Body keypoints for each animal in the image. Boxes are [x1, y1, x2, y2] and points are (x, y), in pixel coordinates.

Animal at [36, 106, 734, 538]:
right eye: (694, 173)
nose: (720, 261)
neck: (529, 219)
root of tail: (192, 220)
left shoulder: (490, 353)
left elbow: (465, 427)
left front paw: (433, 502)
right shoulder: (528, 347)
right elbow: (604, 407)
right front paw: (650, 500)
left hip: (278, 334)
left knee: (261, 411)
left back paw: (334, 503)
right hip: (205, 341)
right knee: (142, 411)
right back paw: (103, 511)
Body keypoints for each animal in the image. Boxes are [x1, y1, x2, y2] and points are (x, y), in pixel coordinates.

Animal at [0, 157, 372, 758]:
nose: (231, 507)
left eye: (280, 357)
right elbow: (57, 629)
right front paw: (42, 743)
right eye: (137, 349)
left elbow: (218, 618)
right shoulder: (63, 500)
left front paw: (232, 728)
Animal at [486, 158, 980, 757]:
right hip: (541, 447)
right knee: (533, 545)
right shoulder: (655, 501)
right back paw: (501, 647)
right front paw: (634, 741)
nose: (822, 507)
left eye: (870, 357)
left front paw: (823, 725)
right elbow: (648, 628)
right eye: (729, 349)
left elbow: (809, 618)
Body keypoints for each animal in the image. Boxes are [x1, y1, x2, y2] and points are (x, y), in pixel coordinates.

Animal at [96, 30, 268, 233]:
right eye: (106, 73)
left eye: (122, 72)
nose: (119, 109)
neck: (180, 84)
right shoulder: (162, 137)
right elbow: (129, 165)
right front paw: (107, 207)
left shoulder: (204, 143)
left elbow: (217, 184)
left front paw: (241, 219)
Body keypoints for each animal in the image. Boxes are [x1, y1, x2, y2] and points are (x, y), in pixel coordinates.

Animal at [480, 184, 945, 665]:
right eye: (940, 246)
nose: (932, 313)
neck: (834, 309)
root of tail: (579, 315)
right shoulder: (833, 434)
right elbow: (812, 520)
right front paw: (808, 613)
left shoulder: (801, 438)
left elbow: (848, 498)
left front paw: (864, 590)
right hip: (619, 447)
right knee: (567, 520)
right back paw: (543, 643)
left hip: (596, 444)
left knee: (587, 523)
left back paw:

# # # # # # #

Exercise requirements: Please tally the lines of the listing that include the string "shoulder". The number is the whole answer.

Task output: 8